PARIS: Le patron du Parti socialiste, Olivier Faure, est ressorti "sur sa faim" de son entretien mercredi avec le Premier ministre Sébastien Lecornu, resté selon lui "très flou sur ses intentions".

"Pour l'instant, nous sommes restés sur notre faim et nous verrons bien ce qu'il a à nous dire dans les prochains jours", a déclaré le premier secrétaire du PS, à l'issue de sa première rencontre à Matignon, qui a duré près de deux heures.

Si M. Lecornu était "là pour refaire François Bayrou, les mêmes causes produiraient les mêmes effets et nous censurerions dès la (déclaration) de politique générale", que prononce chaque nouveau Premier ministre, a-t-il prévenu à la veille d'une importante journée de mobilisation syndicale.

Il était accompagné par le chef de file des députés socialistes Boris Vallaud, celui des sénateurs Patrick Kanner, et la maire de Nantes Johanna Rolland.

A propos de la journée d'actions de jeudi, il a expliqué que ces manifestations seraient "aussi un élément du rapport de force que nous devons installer avec un exécutif qui, jusqu'ici, n'a pas fait la démonstration de sa capacité à comprendre la colère et même l'exaspération des Français".

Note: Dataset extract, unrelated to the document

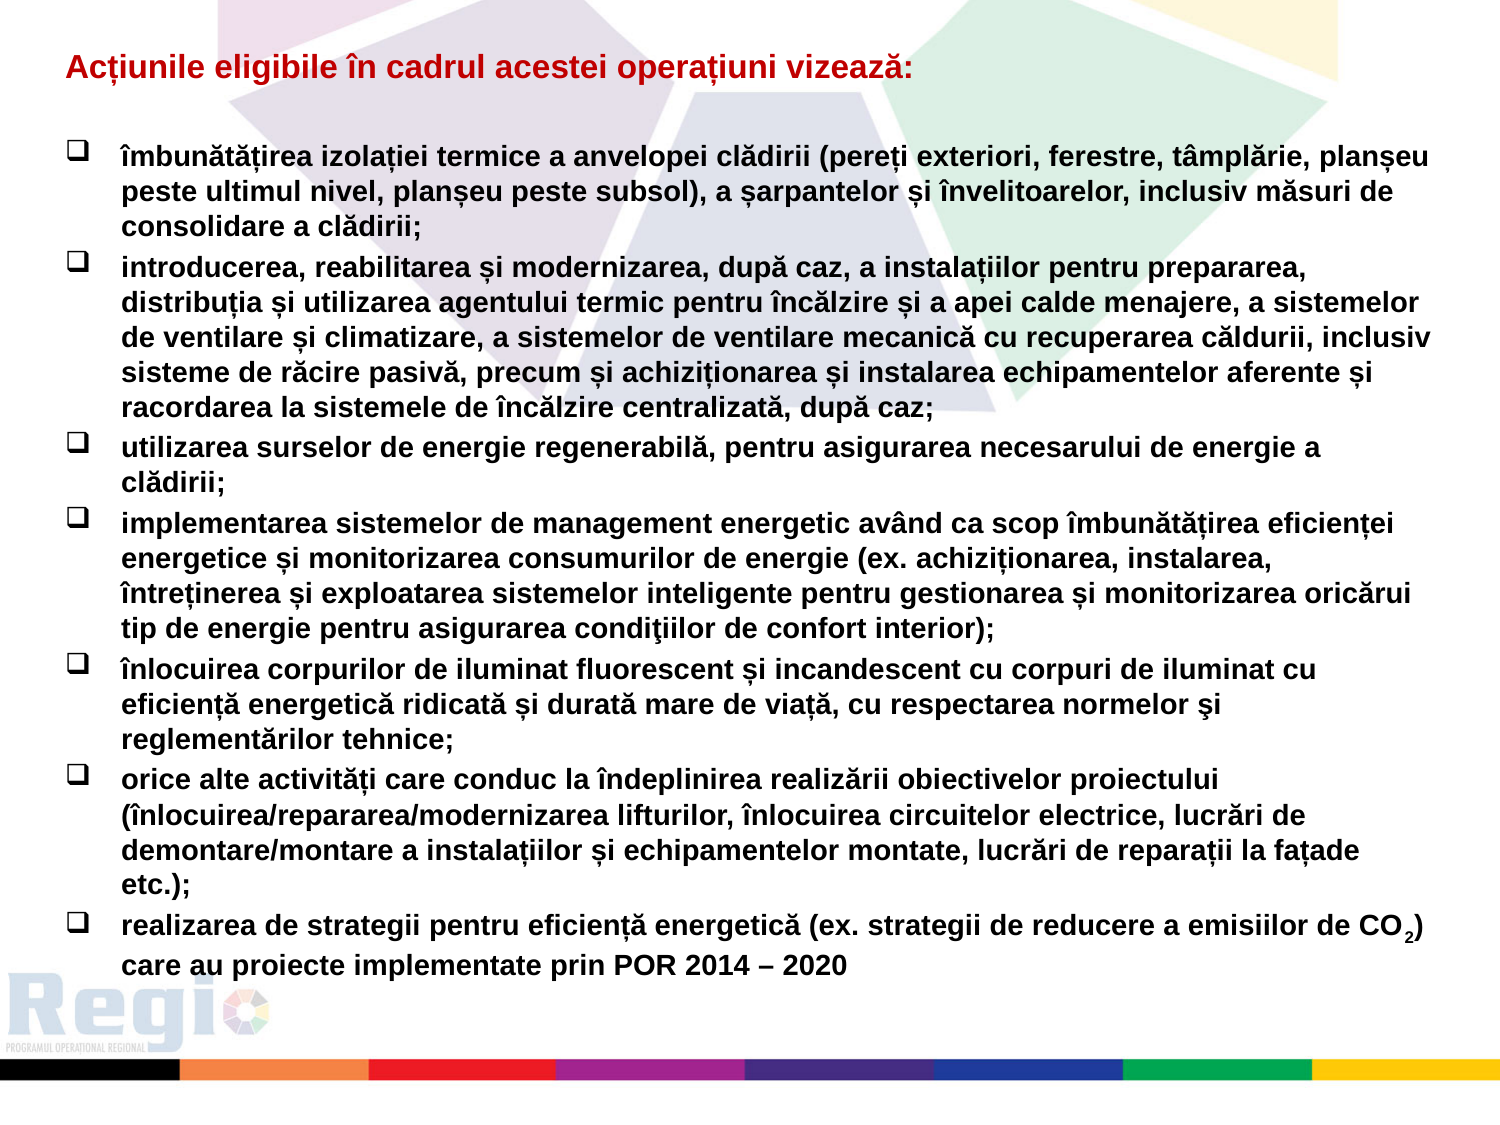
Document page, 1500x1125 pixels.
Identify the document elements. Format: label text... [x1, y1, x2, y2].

picture [0, 0, 1500, 1125]
list Acțiunile eligibile în cadrul acestei operațiuni vizează: îmbunătățirea izolației termice a anvelopei clădirii (pereți exteriori, ferestre, tâmplărie, planșeu peste ultimul nivel, planșeu peste subsol), a șarpantelor și învelitoarelor, inclusiv măsuri de consolidare a clădirii; introducerea, reabilitarea și modernizarea, după caz, a instalațiilor pentru prepararea, distribuția și utilizarea agentului termic pentru încălzire și a apei calde menajere, a sistemelor de ventilare și climatizare, a sistemelor de ventilare mecanică cu recuperarea căldurii, inclusiv sisteme de răcire pasivă, precum și achiziționarea și instalarea echipamentelor aferente și racordarea la sistemele de încălzire centralizată, după caz; utilizarea surselor de energie regenerabilă, pentru asigurarea necesarului de energie a clădirii; implementarea sistemelor de management energetic având ca scop îmbunătățirea eficienței energetice și monitorizarea consumurilor de energie (ex. achiziționarea, instalarea, întreținerea și exploatarea sistemelor inteligente pentru gestionarea și monitorizarea oricărui tip de energie pentru asigurarea condiţiilor de confort interior); înlocuirea corpurilor de iluminat fluorescent și incandescent cu corpuri de iluminat cu eficiență energetică ridicată și durată mare de viață, cu respectarea normelor şi reglementărilor tehnice; orice alte activități care conduc la îndeplinirea realizării obiectivelor proiectului (înlocuirea/repararea/modernizarea lifturilor, înlocuirea circuitelor electrice, lucrări de demontare/montare a instalațiilor și echipamentelor montate, lucrări de reparații la fațade etc.); realizarea de strategii pentru eficiență energetică (ex. strategii de reducere a emisiilor de CO2) care au proiecte implementate prin POR 2014 – 2020 [49, 37, 1451, 1026]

Olivier Faure a également dit qu'il ne souhaitait pas "voir revenir sur la table une loi immigration", estimant que le Premier ministre macroniste était "tiraillé par une droite qui lorgne de plus en plus vers l'extrême droite" et avait  "beaucoup de problèmes dans son propre socle commun".

"Nous ne cherchons pas la censure, nous ne cherchons pas la dissolution, nous ne cherchons pas la destitution. Nous cherchons à ce que les Français soient entendus", a-t-il plaidé, en citant un sondage Ifop commandé par le parti montrant que les Français, quelles que soient leurs sensibilités, plébiscitent les mesures poussées par le PS.

"Il y a des mesures qui sont très majoritaires dans le pays, pour la taxe Zucman" sur les hauts patrimoines, "pour en finir" avec la réforme des retraites, pour "rendre du pouvoir d'achat", notamment à travers "un taux différentiel de CSG", a-t-il détaillé.